You'll want to designate a section for each member of your team. Even those who haven't been hired yet. This will give you an idea of who is responsible for what tasks. It will also show you how you should structure and build out your staff to get your restaurant up and running.

The following should be included in the team and management section of your restaurant business plan:

  1. Overview of management. Who is in charge of the restaurant? What are their experience and qualifications? What responsibilities will they have?
  2. Other employees you've hired. This includes their profiles, as well as other positions you need to fill.
  3. Percentage of ownership. Who owns what percentage of the restaurant, or is it an employee-owned business?

As your business evolves and you continue to work on this business plan make sure to update this section with new information. Especially because the members of your team will affect both your business and how people perceive it.

Menu section

Chinese food

You should offer a sample menu so that readers and guests know what they can expect from you. This also makes you think about what you want to serve to your customers. Also how your menu will differentiate itself from other restaurants in the neighborhood.

Although an example menu is self-explanatory in certain aspects, consider the following:

  1. Service;
  2. A separate drinks list may be necessary if you plan to place a strong emphasis on specialty beverages or wine;
  3. Seasonality.


Here, you describe the current state of your company's finances and forecast where you want to be in a year. Three years. Five years. You want to include information about what you've spent, what you'll spend, and where you'll receive the money. Also any charges you might incur, and the expected returns. Including when you'll break even and turn a profit.

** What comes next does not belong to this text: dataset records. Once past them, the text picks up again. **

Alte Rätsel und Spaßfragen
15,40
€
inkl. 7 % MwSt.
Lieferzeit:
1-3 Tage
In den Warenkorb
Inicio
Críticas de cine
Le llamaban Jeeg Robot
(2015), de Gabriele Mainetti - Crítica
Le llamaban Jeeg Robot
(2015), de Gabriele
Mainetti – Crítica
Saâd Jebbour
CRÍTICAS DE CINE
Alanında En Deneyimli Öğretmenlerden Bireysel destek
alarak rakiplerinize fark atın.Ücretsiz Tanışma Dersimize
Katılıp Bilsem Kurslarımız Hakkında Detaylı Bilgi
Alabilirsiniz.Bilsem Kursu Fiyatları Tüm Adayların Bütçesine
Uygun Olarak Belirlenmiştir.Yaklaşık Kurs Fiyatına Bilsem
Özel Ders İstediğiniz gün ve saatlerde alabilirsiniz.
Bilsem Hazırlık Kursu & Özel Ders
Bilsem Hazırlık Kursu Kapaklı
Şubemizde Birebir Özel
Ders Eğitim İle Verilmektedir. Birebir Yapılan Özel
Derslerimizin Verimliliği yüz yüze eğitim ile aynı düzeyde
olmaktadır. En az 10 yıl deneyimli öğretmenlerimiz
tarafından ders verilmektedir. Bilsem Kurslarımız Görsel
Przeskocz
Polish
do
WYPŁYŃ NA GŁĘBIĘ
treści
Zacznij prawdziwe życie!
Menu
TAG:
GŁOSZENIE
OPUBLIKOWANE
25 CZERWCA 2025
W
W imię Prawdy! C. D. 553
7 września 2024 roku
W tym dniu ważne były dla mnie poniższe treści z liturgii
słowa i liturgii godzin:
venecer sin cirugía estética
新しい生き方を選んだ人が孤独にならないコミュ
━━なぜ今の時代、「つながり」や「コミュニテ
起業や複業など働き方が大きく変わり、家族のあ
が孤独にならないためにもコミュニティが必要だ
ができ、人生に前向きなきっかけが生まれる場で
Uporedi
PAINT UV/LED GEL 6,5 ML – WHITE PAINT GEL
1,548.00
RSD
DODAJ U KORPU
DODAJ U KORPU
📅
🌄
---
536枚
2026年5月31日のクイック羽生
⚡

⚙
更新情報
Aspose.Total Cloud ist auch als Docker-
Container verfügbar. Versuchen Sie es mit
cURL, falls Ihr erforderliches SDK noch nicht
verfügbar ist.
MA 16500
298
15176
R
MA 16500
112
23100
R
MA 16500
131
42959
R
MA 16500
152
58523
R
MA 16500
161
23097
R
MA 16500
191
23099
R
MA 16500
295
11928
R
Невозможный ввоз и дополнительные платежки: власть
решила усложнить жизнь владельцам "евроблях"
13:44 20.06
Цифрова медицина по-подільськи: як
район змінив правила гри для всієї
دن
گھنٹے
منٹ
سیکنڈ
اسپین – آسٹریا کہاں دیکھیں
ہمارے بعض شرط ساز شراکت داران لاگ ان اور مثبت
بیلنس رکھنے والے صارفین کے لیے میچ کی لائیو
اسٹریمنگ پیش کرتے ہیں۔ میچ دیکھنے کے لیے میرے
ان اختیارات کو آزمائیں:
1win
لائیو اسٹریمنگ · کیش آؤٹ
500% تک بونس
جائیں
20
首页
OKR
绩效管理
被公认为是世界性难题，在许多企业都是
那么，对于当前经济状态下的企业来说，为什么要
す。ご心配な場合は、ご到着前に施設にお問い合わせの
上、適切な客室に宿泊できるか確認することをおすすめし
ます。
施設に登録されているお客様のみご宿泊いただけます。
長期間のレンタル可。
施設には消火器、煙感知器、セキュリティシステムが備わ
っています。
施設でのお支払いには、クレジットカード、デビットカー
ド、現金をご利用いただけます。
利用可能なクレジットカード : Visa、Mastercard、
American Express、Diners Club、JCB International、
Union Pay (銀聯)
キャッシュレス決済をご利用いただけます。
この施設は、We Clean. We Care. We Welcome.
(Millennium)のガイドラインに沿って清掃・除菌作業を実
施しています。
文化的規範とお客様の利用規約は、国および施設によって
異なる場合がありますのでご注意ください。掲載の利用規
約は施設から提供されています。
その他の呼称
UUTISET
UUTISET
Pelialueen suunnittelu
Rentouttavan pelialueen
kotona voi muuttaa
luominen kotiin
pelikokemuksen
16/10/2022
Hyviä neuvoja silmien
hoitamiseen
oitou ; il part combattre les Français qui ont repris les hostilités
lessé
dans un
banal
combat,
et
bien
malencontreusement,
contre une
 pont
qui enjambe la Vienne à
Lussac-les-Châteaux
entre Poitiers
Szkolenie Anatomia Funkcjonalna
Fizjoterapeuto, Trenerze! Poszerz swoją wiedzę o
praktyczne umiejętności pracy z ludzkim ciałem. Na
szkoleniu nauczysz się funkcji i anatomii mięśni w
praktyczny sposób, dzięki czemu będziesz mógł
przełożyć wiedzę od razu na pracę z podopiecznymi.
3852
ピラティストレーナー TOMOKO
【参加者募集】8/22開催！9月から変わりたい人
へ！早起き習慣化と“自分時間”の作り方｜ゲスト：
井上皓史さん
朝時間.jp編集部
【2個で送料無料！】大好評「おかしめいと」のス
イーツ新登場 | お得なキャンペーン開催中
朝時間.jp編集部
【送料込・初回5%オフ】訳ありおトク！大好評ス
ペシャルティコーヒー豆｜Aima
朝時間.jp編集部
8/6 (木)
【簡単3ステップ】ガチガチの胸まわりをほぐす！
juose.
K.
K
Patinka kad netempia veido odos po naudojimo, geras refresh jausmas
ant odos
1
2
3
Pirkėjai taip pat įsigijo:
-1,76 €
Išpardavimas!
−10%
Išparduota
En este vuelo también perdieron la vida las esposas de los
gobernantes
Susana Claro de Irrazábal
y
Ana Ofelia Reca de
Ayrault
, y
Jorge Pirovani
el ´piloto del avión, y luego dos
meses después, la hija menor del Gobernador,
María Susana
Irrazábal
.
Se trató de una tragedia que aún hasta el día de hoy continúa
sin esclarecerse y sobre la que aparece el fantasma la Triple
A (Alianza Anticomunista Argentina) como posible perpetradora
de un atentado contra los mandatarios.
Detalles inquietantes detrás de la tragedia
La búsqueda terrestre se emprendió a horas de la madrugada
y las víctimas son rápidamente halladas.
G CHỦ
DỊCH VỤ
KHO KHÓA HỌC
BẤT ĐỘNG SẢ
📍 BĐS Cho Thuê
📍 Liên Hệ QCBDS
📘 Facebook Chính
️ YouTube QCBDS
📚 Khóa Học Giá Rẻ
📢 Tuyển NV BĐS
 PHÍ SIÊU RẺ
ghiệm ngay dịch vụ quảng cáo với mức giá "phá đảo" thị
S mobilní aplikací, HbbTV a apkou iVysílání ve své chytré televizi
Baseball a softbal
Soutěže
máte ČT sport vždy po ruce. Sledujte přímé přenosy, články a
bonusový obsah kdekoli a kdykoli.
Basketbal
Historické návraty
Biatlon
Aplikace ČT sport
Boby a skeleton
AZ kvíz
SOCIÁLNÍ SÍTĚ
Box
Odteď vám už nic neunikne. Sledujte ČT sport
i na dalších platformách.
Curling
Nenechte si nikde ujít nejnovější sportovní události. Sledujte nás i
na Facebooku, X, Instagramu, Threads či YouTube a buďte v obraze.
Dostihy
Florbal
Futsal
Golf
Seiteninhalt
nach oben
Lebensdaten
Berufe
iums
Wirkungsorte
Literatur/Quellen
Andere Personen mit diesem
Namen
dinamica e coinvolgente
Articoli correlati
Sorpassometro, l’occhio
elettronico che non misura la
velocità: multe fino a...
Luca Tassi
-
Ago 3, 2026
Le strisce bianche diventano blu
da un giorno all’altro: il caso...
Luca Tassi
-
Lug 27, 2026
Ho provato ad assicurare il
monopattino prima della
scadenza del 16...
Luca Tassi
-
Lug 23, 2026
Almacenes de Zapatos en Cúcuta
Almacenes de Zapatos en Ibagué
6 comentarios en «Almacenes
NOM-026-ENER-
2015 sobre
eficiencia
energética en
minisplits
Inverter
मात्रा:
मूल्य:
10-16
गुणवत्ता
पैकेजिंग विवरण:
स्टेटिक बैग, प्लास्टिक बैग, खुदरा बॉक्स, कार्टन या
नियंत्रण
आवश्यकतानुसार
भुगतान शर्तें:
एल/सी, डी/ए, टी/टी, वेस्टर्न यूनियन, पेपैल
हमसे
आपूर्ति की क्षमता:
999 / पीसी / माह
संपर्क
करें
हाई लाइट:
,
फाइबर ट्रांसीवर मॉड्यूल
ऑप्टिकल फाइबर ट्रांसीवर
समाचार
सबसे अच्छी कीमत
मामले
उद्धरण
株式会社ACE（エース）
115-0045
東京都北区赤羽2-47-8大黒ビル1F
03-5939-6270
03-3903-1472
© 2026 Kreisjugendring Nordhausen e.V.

Your finances section should include:

  1. Projections;
  2. Debt;
  3. Funding request;
  4. Budget;
  5. Financial statements.

Final thoughts

Whether you're developing a restaurant business plan for investors, lenders, or just yourself and your team. The most essential thing to remember is to make sure it's thorough. Keep in mind that a business plan is not set in stone, so feel free to change various things if your vision starts to change.